Dari sekian banyak hal perubahan pasca reformasi, terus terang, hanya satu yang saya kagumi dari segala hal yang dilakukan pemerintah. Yaitu perbaikan di perkeretaapian.
Semua yang dahulu saya keluhkan saat naik kereta api, sekarang semuanya sudah dibereskan. Saya dulu sering mengeluhkan peron yang berjubel orang dan kotor. Di dalam kereta api apalagi, saya sering berdiri karena semua kursi sudah ada yang menduduki, ruwet sama pedagang asongan dan pengamen, toilet yang kotor dan bau. Di kelas ekonomi tidak ada AC hanya ada kipas angin.
Di bawah kepemimpinan Ignasius Jonan, KAI berbenah dan mulai menunjukkan perkembangan yang signifikan. Mulai dari sterilisasi stasiun, penerapan pembelian tiket online, sistem boarding pass. Hasilnya, sekarang kereta api adalah moda transportasi yang paling aman dan paling dijamin ketepatan waktunya.
Beberapa kali saya naik kereta api, saya merasakan kenyamanan dan kemudahan sejak membeli tiket. Dengan adanya aplikasi KAI, kita bisa dengan mudah memilih kereta api, waktu berangkat, pilihan kelas, dll. Semua informasi yang diperlukan sudah ada.
Masuk peron, jangankan pedagang asongan atau pengamen, penumpang yang sudah punya tiket saja tidak boleh masuk, kalau jadwal pemberangkatan masih di atas 1 jam. Ini pengalaman saya, waktu pertama kali naik kereta api setelah sistem diperbaiki. Jadi, tidak sembarang orang bisa masuk peron. Tentu saja hasilnya adalah keamanan dan kenyamanan bagi penumpang yang berada di dalam peron. Apalagi sekarang disediakan ruang tunggu eksklusif yang ber-AC.
Di dalam kereta api, tentu saja tidak akan ada lagi penumpang yang berdiri. Naik di kelas Ekonomi sekarang nyaman, ber-AC dan tidak diganggu lagi oleh para pedagang dan pengamen.
Menurut yang say abaca di detiknes, Jonan memulai langkah perbaikan KAI dengan meningkatkan kesejahteraan karyawan KAI, agar kinerja mereka semakin meningkat. Dengan konsekuensi, tak ada lagi yang melakukan pekerjaan sampingan di KAI. Sehingga tidak ada kebocoran dana.
Nah, bab pekerjaan sampingan dan kebocoran dana ini inti yang akan sampaikan di artikel ini.
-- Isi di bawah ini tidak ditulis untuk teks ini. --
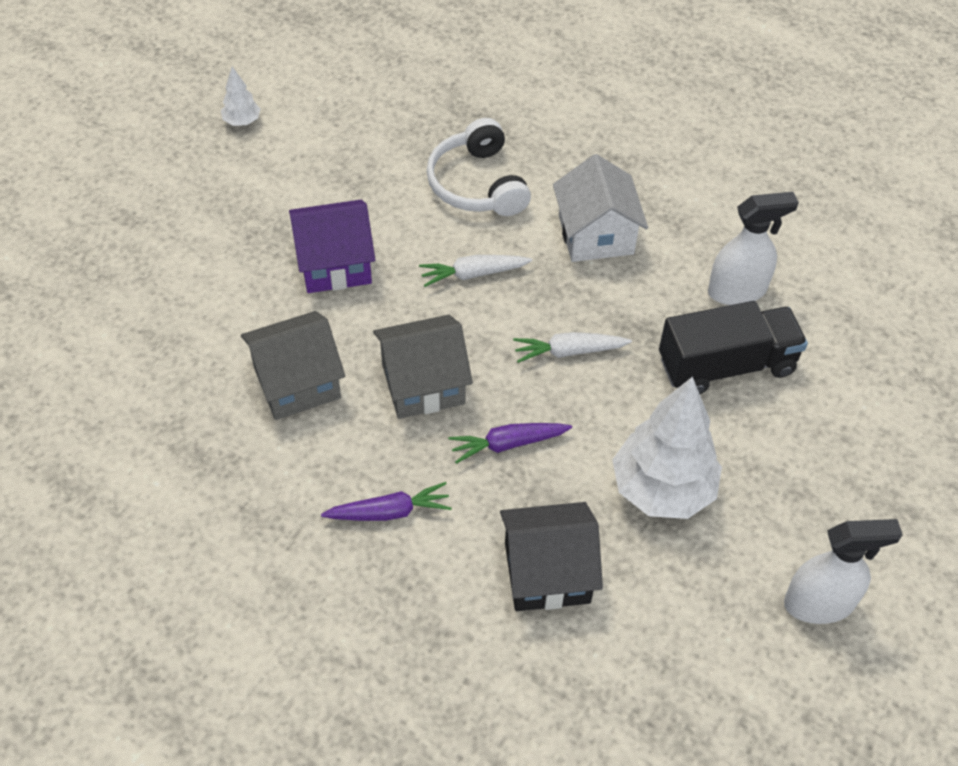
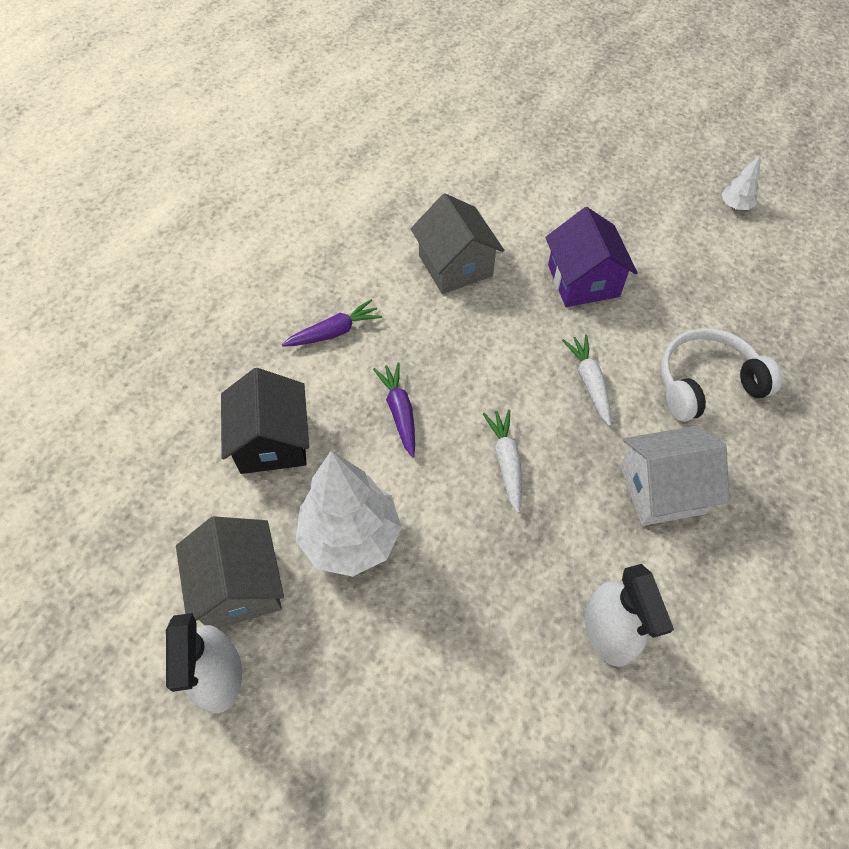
camera: 90 degrees right, 5 degrees up
(390, 512) = (334, 332): purple carrot -> purple carrot turned 105 degrees counterclockwise
(423, 384) = (460, 349): grey house -> grey house (239, 586)
(726, 365) = (502, 611): black truck -> none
Ini pengalaman saya dan beberapa teman, dan pasti banyak dilakukan oleh orang-orang yang naik kereta api tapi tidak punya uang alias bokek. Saya dan mereka-mereka itu naik kereta api dengan membayar tiket di atas kereta api.
Maksudnya?
Maksudnya, saya dan penumpang yang bokek itu, tidak membeli tiket di loket statsiun, tapi langsung naik kereta api.
Lha! Bayarnya?
Yaitu tadi, bayar di atas, saat petugas memeriksa tiket. Jadi kami-kami ini langsung memberikan uang ke petugas, tentu di bawah harga tiket. Kami dan petugas TST lah, alias tahu sama tahu. Dan ini ada tekniknya, saya pun di ajarkan sama teman saya.
Jelas, uangnya masuk saku petugas tidak masuk ke kas PT. KAI. Dan hal ini rupanya yang bikin heran Jonan saat diangkat jadi Dirut KAI. Penumpang kereta api itu berjubel terus, apalagi saat Hari Raya, tapi kok merugi terus.
Terus terang saya beberapa kali bayar di atas, saat pulang ke Bandung dari Tasikmalaya. Bahkan pernah dari Magelang ke Bandung. Saya sih ga sedih hilang kesempatan bayar murah itu. Karena memang saya akui itu salah.
Sejak dilakukan perbaikan, PT. KAI tidak lagi merugi, tapi terus meraup laba. Bahkan Semester I tahun 2022 PT KAI berhasil membukukan laba bersih pada sebesar Rp 740 miliar. Angka tersebut tumbuh 254 persen dibanding Semester I 2021 yang tercatat rugi Rp 480 miliar.
Terima kasih PT. KAI. Betul-betul saya akui, kereta api adalah moda transportasi teraman, ternyaman dan terjamin ketepatan waktunya.